TASK DETAILS. Please copy the Qdrant monitoring text below word for word, from "Replication and Fault" to "growing during writes)".

PASSAGE GIVEN.
+-------+
Qdrant - Vector Database

Monitoring and Metrics

Qdrant has been running in production for 2 weeks with no issues - you feel confident everything is fine. But Grafana would have shown: memory grew 40% over the week, pending_optimizations spikes at night, P99 latency doubled on Friday evening. Monitoring transforms 'I think it's working' into 'I know it's working'.

**Plannable scaling:** a Grafana memory_usage trend gave 2 weeks of warning before OOM - enough time to add quantization without an incident
**Performance regression:** after a deploy, P99 latency jumped from 80ms to 400ms. Metrics showed: the new version changed the default hnsw_ef
**Kubernetes autoscaling:** HPA on the pending_optimizations metric adds nodes during peak indexing load

Предварительные знания

Replication and Fault Tolerance

Prometheus Metrics: What to Watch First

**Qdrant exports metrics** in Prometheus format at the `/metrics` endpoint. 50+ metrics covering collection state, optimization queues, RAM consumption, and request latency. This is the only reliable way to understand what's happening inside.

Metric	Type	Meaning	Alert threshold
app_info	gauge	Application info (always 1)	If 0 - process crashed
collections_total	gauge	Number of collections	Unexpected change
collection_vectors_count	gauge	Vectors in collection	Stagnation during active indexing
rest_response_duration_seconds_p99	histogram	P99 latency of REST requests	> 500ms
grpc_response_duration_seconds_p99	histogram	P99 latency of gRPC requests	> 200ms
pending_optimizations	gauge	Segments waiting for optimization	> 10 for extended period
wal_sequence_number	gauge	Write-Ahead Log position	Stalls (not growing during writes)

The `pending_optimizations` metric shows 15 and hasn't decreased for 30 minutes. What does this mean and what should you do?

Health Checks: /health, /readyz, /livez

**Three health endpoints** in Qdrant serve different purposes: `/health` - basic availability, `/readyz` - ready to accept traffic (combines liveness and readiness), `/livez` - node is alive. Used by Kubernetes, load balancers, and monitoring systems.

**The difference between readiness and liveness:** `livez` answers 'the node is running' - use for livenessProbe (Kubernetes restarts the pod if it hangs). `readyz` answers 'the node is ready to accept traffic' - use for readinessProbe (Kubernetes removes the pod from load balancing until it's ready). Without correct probes, a rolling update will break your service.
+-------+
SOURCE EXCERPT.
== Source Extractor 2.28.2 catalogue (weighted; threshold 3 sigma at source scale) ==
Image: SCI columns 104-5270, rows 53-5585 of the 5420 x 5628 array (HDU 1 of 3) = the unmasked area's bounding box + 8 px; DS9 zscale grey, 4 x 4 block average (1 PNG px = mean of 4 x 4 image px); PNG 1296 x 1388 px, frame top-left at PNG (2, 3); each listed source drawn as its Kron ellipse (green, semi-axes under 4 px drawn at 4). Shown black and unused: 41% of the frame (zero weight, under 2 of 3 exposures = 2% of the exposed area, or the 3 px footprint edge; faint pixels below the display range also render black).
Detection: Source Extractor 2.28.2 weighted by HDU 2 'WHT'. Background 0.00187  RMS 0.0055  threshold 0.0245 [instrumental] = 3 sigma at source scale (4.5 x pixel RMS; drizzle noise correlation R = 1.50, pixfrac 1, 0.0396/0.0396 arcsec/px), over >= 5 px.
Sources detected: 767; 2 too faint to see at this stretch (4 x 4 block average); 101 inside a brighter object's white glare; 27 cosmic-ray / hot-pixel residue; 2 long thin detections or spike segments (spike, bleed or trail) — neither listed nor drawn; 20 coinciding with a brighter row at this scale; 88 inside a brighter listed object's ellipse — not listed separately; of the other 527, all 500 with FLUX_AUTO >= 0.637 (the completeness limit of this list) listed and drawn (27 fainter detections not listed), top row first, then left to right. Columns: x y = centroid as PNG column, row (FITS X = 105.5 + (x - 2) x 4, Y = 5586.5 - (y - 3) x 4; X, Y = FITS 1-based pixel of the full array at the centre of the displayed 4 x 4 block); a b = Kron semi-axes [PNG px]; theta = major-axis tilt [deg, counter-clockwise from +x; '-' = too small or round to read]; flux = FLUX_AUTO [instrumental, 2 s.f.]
+-------+
EXERCISE OUTPUT.
Replication and Fault Tolerance

Prometheus Metrics: What to Watch First

**Qdrant exports metrics** in Prometheus format at the `/metrics` endpoint. 50+ metrics covering collection state, optimization queues, RAM consumption, and request latency. This is the only reliable way to understand what's happening inside.

Metric	Type	Meaning	Alert threshold
app_info	gauge	Application info (always 1)	If 0 - process crashed
collections_total	gauge	Number of collections	Unexpected change
collection_vectors_count	gauge	Vectors in collection	Stagnation during active indexing
rest_response_duration_seconds_p99	histogram	P99 latency of REST requests	> 500ms
grpc_response_duration_seconds_p99	histogram	P99 latency of gRPC requests	> 200ms
pending_optimizations	gauge	Segments waiting for optimization	> 10 for extended period
wal_sequence_number	gauge	Write-Ahead Log position	Stalls (not growing during writes)